Karate was developed as a combat art designed for self-defense as well as self-improvement. It was never intended for sport. Thus the instructors at the Arizona School of Traditional Karate (60 W. Baseline Road) retain this philosophy by focusing on teaching adult and families the original art of karate that includes focus, power, balance and acceleration. Students are from Chandler, Gilbert, Mesa, Phoenix, Queen Creek, Tempe and Scottsdale.

In traditional Shorin-Ryu Karate known as Seiyo No Shorin-Ryu Karate Kobudo KaiTM, students have the opportunity to learn karate, kobudo (nunchaku, sai, kama, tonfa, bo, sansetsukon, kuwa, eku, ra-ke, tsue) self-defense, samurai arts (iaido, naginata, sojutsu, jujutsu, hanbo, kuboton, kibo), shitai kori (body hardening) all for one price. Grandmaster Hausel has been teaching martial arts for over 4 decades. After retiring from the University of Wyoming where he taught martial arts for 30 years, he has been teaching martial arts in Chandler, Gilbert, Mesa and Tempe for the past decade.

Soke Hausel, world head of Seiyo Kai Shorin-Ryu
Karate demonstrates white crane techniques at
Chinese New Year celebration at the University of Wyoming
Our classes include training in jujutsu and self-defense
Kobudo is an extension of karate. Sensei Paula demonstrates kuwa with Sensei Bill at
the Hombu in Mesa. So, don't ever be caught off guard while gardening again
(let alone shopping, jogging, etc).

Friday, February 7, 2014

Mesa Karate Classes - A Real Kick

A torii, or shinto gate stands in water.
At one martial arts school in Mesa, Arizona, a group of engineers, university faculty, students, scientists, teachers, accountants, lawyers, electricians, medical professions began their year by training in the Traditional Okinawan Martial Arts.
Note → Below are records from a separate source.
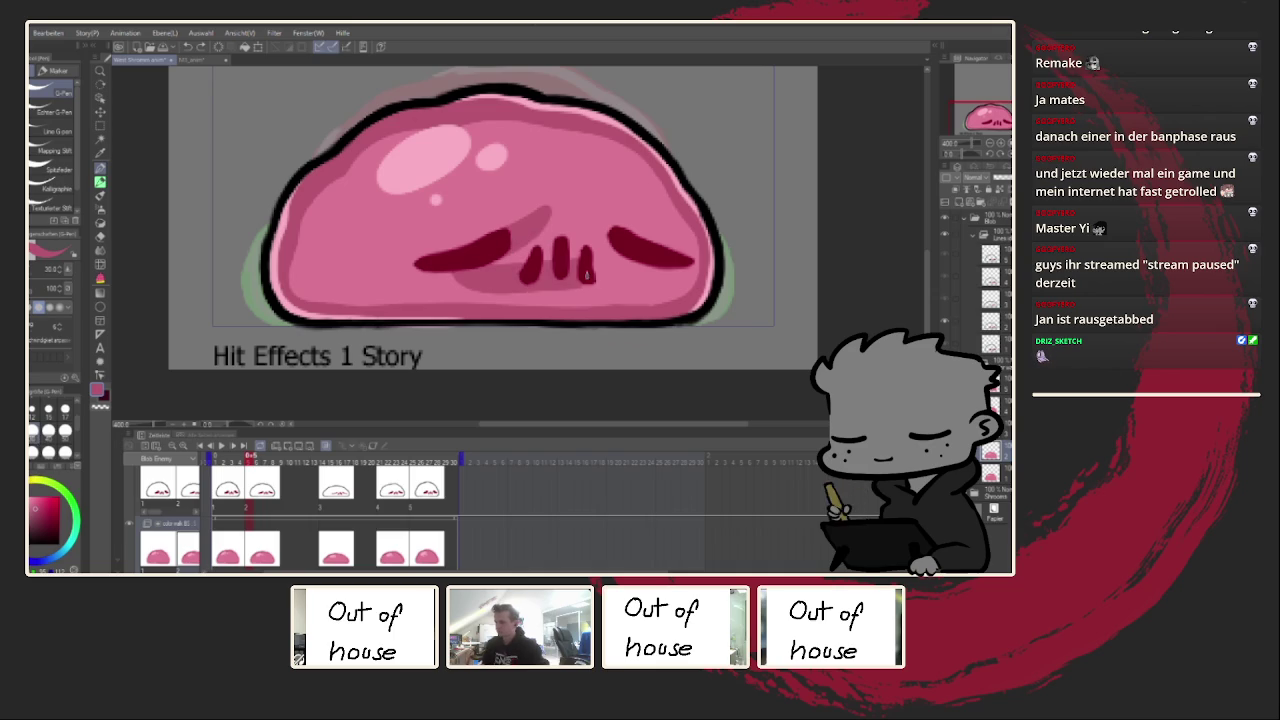
pyautogui.moveTo(600, 215); pyautogui.dragTo(630, 285)
pyautogui.moveTo(545, 245); pyautogui.dragTo(595, 255)
pyautogui.press('ctrl+z')
pyautogui.press('ctrl+z')
pyautogui.press('ctrl+z')
# Step: Shade around the nose marks in darker pink on the current frame and the earlier taller frame
pyautogui.moveTo(451, 265)
pyautogui.mouseDown()
pyautogui.moveTo(640, 225)
pyautogui.moveTo(462, 292)
pyautogui.moveTo(594, 242)
pyautogui.mouseUp()
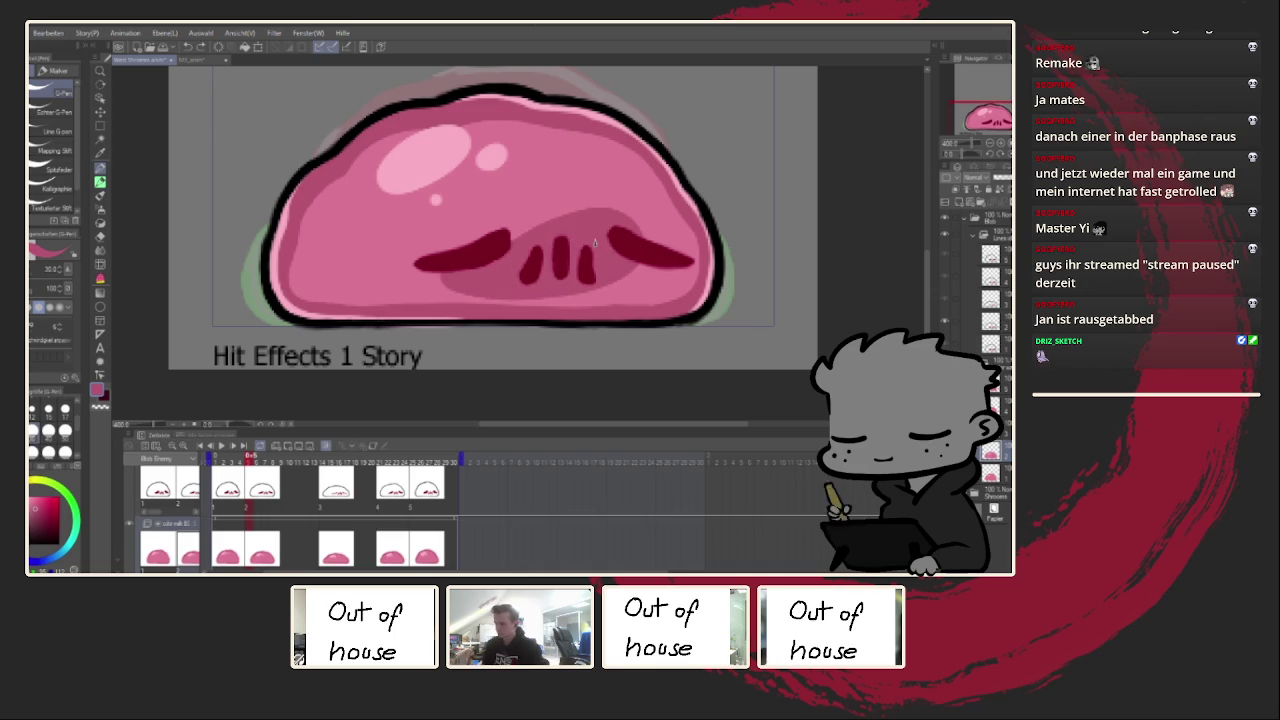
pyautogui.press('Left')
pyautogui.press('Left')
pyautogui.moveTo(474, 265)
pyautogui.mouseDown()
pyautogui.moveTo(635, 270)
pyautogui.moveTo(465, 290)
pyautogui.mouseUp()
pyautogui.moveTo(545, 258); pyautogui.dragTo(610, 245)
The reason why this school attracts so many professions is due to the legitimacy of the martial arts association as well as the head instructor's affiliation with various  universities (he taught martial arts for nearly 40 years at four different universities).

On Tuesdays, our group of martial artists ranging from black belts to white belts train in basics and forms known as kata. In the later advanced class, the group is learning the Passai Dai kata while reviewing other kata. Wednesday evenings, the group trains in self-defense and bunkai (applications from kata) and we started focusing on defense against armed attackers. This early self-defense class is followed by a samurai arts where class attendees are focusing on naginata (halberd) and this is followed by Shitai Kori (body hardening).

Warming up at the Arizona Hombu dojo in Mesa Gilbert, Arizona
Thursday evening starts with Okinawan kobudo (martial arts weapons) and the group is currently learning bunkai for nunchaku and learning the complex Nunchaku Yondan kata. This is followed by a second kobudo class where the attendees are learning to use hanbo (half-pole) and nitanbo (two sticks).

Soke Hausel, the Arizona School of Traditional Karate's head instructor, celebrated a Golden Anniversary in Martial Arts in 2014. He began martial arts training in 1964 and was invited for induction to another Hall-of-Fame in 2014 and nominated for 2015 Marquis Who's Who in America and 2015 Who's Who in the World.